J’ai toujours l’impression d’être à côté de la plaque. Je ne comprends rien à ce qui se passe autour de moi, comme si tout le monde avait reçu un mode d’emploi à la naissance, mais pas moi. J’ai toujours un train de retard ou d’avance. Alors je rate tout, je suis toujours un peu décalée », Gabi, alter ego des deux scénaristes autistes.

L’allégorie de la Jungle

Couverture de la BD « Jungle : une traversée de l’autisme au féminin »

C’est avec une grande subtilité que le sujet de l’autisme au féminin est abordé tout en évitant les clichés. Un savant mélange de créativité tiré à la fois de leurs inspirations mais également de leurs propres regards et expériences sur le sujet. Gabi n’est ni plus ni moins l’alter ego des autrices qui, durant son parcours de jeune femme, est confrontée à certaines difficultés. De par sa différence invisible, difficile pour elle de se faire comprendre, par ses parents, sa sœur qui la juge ou encore de se plier aux normes sociétales.

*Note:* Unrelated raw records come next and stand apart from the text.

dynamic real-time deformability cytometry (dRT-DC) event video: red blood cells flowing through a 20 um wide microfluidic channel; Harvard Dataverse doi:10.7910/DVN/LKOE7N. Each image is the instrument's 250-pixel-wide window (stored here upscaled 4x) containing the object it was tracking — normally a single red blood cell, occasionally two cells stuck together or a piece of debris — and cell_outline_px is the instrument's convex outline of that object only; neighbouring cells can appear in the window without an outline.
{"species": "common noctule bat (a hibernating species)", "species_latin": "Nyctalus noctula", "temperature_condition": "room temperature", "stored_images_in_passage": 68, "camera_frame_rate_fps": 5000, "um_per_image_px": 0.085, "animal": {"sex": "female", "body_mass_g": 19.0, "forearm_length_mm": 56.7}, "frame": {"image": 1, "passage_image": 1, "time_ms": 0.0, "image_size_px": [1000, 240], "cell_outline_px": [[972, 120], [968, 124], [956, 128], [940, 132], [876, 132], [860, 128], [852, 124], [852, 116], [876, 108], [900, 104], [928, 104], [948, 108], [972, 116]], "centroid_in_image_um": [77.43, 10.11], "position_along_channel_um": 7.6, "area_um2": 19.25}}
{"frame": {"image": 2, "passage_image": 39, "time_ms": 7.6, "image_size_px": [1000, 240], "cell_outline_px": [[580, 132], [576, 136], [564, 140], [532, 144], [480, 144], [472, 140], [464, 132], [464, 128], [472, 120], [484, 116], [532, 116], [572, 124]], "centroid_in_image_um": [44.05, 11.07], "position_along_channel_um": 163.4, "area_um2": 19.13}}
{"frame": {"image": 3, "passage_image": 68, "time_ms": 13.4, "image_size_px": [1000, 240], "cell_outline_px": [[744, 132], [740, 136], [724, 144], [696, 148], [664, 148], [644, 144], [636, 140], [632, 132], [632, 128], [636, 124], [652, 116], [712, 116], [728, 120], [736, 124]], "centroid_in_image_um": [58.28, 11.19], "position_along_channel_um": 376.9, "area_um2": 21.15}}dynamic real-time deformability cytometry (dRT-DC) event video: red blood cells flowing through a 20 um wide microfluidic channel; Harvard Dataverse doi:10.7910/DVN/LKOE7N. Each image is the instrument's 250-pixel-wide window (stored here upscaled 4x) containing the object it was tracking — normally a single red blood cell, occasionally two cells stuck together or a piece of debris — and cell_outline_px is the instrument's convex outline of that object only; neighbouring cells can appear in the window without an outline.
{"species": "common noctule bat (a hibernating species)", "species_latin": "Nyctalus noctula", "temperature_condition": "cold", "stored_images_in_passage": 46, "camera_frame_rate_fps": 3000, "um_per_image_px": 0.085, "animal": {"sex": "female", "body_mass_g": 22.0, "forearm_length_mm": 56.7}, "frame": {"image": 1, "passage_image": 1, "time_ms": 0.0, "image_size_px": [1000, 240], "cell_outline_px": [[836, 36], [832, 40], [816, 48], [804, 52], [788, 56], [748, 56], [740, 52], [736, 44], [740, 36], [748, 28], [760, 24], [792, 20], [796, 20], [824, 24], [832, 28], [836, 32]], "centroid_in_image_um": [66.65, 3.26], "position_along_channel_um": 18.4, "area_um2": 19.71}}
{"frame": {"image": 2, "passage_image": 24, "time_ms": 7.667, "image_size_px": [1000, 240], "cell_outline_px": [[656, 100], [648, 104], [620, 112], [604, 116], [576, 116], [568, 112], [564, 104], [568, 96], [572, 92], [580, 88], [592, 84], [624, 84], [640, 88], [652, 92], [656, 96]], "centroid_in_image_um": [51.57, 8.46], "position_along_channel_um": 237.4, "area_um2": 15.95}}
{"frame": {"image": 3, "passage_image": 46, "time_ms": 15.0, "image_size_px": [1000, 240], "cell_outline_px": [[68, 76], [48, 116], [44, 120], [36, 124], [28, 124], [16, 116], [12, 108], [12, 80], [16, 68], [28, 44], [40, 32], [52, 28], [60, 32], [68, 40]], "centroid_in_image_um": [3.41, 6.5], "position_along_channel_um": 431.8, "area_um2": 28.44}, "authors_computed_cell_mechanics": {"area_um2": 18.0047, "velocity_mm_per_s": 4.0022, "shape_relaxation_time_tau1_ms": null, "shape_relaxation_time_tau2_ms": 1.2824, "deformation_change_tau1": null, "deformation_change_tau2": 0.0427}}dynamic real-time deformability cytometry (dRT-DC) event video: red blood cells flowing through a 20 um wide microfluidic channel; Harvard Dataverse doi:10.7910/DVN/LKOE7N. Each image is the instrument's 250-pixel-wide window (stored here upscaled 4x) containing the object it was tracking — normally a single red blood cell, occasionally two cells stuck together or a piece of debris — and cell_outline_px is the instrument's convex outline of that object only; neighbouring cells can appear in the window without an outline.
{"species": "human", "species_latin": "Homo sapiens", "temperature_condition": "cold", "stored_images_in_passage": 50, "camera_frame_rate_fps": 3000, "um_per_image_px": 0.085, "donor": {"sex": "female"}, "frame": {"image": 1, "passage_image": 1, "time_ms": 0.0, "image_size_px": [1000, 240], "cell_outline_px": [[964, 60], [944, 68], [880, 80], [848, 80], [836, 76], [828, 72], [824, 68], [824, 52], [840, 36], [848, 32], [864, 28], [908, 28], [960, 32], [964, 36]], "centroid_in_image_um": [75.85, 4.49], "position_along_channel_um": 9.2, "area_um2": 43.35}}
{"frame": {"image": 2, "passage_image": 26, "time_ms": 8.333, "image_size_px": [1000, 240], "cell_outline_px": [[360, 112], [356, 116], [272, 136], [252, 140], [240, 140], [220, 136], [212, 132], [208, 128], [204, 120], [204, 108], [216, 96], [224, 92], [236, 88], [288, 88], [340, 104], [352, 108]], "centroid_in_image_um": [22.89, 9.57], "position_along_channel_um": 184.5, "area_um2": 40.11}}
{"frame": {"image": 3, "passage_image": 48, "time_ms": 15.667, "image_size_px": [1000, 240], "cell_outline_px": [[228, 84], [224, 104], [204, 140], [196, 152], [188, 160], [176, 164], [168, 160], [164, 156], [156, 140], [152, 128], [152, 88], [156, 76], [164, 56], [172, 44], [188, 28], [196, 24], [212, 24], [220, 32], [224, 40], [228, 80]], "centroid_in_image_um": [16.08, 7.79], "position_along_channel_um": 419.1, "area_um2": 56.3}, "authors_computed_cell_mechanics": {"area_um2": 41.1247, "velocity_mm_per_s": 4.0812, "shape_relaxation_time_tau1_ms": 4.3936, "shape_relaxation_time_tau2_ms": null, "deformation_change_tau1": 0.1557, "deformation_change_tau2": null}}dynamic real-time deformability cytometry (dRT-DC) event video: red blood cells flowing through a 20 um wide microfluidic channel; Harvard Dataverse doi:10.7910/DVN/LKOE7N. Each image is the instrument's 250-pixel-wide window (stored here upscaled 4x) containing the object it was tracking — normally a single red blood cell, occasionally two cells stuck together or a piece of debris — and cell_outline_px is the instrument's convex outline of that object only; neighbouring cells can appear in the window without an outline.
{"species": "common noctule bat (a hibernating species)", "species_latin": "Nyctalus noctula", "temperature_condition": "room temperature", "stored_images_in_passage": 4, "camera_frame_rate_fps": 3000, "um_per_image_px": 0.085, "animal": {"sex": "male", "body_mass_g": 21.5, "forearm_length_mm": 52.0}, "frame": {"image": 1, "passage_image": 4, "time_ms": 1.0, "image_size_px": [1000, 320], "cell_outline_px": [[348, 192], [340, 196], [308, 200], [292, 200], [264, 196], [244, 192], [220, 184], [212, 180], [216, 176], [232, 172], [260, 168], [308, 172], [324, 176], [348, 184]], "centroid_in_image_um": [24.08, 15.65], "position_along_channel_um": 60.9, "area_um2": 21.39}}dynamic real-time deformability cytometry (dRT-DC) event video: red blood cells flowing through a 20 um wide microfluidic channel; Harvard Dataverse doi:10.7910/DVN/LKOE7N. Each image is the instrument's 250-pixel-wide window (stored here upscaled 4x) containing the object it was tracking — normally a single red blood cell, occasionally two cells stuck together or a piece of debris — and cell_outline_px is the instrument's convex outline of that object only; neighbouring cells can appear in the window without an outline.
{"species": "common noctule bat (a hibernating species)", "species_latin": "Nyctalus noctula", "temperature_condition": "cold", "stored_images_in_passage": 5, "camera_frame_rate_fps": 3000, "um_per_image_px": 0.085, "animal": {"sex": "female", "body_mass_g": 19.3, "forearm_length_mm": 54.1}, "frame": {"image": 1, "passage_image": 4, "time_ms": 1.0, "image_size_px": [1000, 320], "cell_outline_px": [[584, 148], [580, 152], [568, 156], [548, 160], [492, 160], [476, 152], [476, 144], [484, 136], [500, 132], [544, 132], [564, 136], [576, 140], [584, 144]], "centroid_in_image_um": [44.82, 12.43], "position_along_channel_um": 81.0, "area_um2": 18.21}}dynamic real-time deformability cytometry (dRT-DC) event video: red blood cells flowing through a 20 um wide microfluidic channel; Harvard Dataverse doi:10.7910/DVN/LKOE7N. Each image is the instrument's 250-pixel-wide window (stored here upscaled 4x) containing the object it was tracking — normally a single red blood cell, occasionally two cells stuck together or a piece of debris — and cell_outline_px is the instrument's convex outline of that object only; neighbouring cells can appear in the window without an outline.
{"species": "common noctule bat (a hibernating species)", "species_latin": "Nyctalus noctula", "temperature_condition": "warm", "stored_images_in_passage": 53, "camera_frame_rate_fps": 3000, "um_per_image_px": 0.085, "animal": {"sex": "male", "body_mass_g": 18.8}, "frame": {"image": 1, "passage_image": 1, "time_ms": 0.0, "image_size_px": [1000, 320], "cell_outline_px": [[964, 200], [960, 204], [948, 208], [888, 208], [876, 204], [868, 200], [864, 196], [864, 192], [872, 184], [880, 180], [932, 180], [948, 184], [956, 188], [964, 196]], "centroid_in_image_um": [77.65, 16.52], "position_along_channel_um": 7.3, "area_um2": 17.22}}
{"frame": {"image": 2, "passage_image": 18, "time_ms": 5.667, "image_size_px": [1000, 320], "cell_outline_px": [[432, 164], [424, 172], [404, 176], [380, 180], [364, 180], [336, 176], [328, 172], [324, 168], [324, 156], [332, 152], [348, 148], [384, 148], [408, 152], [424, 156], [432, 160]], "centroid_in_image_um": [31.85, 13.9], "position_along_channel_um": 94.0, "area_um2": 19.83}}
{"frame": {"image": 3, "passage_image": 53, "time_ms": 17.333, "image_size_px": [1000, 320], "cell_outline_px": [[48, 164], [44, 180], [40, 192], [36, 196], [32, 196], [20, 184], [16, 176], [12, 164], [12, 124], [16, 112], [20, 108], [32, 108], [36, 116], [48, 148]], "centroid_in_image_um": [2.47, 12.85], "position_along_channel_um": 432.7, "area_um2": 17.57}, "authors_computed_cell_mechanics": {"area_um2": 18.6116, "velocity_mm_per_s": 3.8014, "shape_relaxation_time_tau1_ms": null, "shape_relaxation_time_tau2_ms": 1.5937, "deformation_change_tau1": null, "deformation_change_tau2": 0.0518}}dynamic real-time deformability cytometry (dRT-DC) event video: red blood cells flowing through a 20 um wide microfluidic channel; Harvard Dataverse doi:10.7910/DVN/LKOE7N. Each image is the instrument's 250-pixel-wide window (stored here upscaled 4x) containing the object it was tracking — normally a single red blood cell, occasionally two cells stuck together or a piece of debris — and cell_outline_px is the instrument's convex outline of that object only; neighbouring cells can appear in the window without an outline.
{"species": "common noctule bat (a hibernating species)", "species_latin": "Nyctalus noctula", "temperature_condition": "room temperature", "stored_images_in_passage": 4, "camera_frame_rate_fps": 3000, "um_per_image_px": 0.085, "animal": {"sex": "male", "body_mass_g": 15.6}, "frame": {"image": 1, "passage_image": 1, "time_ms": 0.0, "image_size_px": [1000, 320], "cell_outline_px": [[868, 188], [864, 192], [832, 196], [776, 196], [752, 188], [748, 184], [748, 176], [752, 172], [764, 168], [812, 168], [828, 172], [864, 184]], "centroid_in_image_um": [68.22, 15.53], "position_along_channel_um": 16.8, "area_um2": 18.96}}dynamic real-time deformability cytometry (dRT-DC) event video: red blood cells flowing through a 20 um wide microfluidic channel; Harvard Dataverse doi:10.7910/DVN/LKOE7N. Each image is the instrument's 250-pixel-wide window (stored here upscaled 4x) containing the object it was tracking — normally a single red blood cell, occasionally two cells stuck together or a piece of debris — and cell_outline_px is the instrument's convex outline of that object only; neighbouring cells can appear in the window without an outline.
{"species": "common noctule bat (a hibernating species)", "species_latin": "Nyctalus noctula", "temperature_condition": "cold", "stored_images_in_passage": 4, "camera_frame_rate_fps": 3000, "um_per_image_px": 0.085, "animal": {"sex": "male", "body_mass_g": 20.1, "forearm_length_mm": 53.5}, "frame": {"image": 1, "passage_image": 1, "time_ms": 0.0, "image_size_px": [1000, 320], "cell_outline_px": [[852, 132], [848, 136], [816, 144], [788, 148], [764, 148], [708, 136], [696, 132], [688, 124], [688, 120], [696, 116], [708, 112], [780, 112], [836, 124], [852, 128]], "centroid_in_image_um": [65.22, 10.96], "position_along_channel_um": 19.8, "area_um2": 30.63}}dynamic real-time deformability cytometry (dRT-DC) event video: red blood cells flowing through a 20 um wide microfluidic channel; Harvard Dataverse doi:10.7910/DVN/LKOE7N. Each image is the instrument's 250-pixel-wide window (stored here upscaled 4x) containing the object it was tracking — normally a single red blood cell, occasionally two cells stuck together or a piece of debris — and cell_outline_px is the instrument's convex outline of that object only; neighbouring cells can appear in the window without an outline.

La jungle nous a permis de montrer ce qu’il y a de beau. Elle est colorée, vaste, parfois terrifiante, elle représente toute cette activité intérieure incessante. Mais la jungle peut aussi être très belle. L’autisme ne se limite pas aux crises de colère ou à l’angoisse. C’est une autre façon de voir le monde, une autre façon de penser, un rapport particulier à nos corps et au corps des autres. Notre regard est différent et on voulait rendre sensible cette différence. On représente souvent ce qu’il y a de difficile ou douloureux, mais on ne montre jamais qu’il s’agit simplement d’une autre façon de vivre qui est aussi belle, qui a de la valeur. Aujourd’hui, je n’aimerais pas être autrement. » Adélaïde Barat Magan, interviewée par Pauline Le Gall

→ Découvrir le roman graphique Jungle : Une traversée de l’autisme au féminin

Trois femmes derrière un projet social

Fanny Modena est l’illustatrice et à l’initiative du projet. Intéressée par le sujet, elle fut intriguée par ce diagnostic très tardif chez les femmes. C’est en faisant un appel sur les réseaux sociaux qu’elle a rencontré Adélaïde et Justine pour cette belle collaboration. Les deux scénaristes, Adélaïde Barat Magan et Justine Langlois, ont toutes les deux été diagnostiquées autistes de manière tardive. Un petit mot, tiré par l’Édition La Ville Brûle, sur la personnalité de chacune d’entre elles  :

  • Adélaïde Barat Magan (scénariste) est une autrice et militante autiste engagée dans les luttes pour la justice sociale. Par ses livres, son travail et sa présence en ligne, elle milite pour les droits des personnes marginalisées et sensibilise aux enjeux sociaux, politiques et féministes.
  • Justine Langlois (scénariste) est une jeune autrice autiste. Elle explore différents domaines, à la croisée des droits humains et de la culture, et a choisi de s’engager à travers les mots : ceux qui dénoncent, ceux qui transportent, ceux qui apaisent.
  • Fanny Modena (dessinatrice) est illustratrice et autrice de bande dessinée. Elle privilégie dans son travail les thématiques sociales et engagées, et crée des univers colorés où abstraction poétique et réflexion se mêlent, représentant émotions et idées de manière symbolique.